Your task
Give the data again exactly as it appears, excluding any pictures.

START Data for review

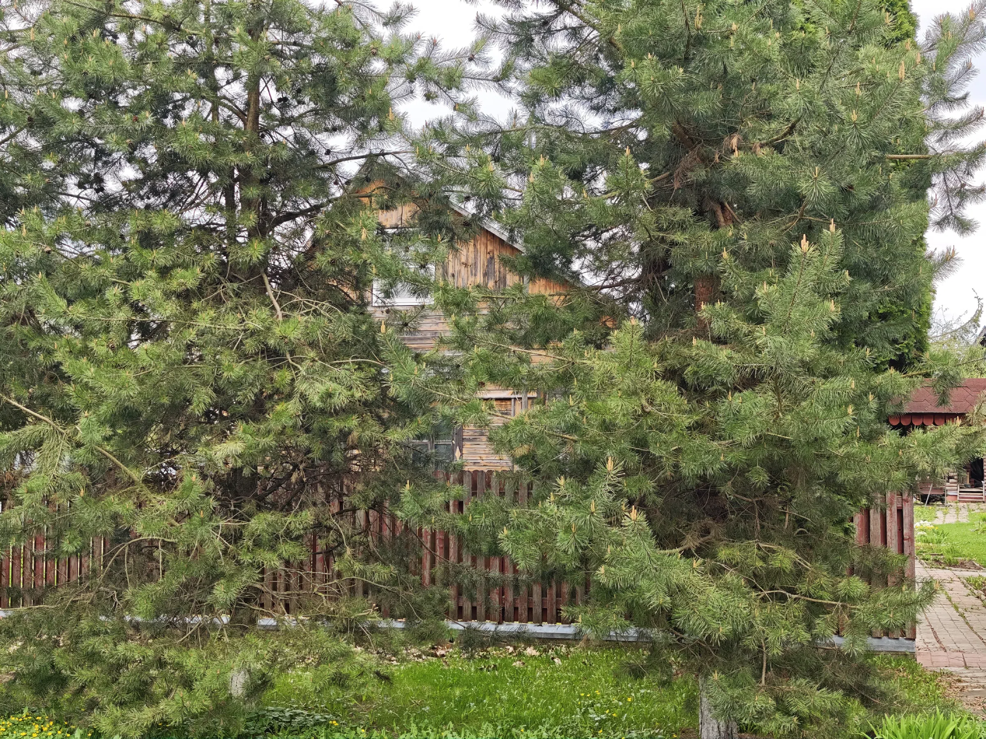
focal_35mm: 46
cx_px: 493
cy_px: 370
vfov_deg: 31.5
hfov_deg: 41.2
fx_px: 1310
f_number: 1.62
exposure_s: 1/659
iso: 50
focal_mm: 6.55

END Data for review

Written response
focal_35mm: 46
cx_px: 493
cy_px: 370
vfov_deg: 31.5
hfov_deg: 41.2
fx_px: 1310
f_number: 1.62
exposure_s: 1/659
iso: 50
focal_mm: 6.55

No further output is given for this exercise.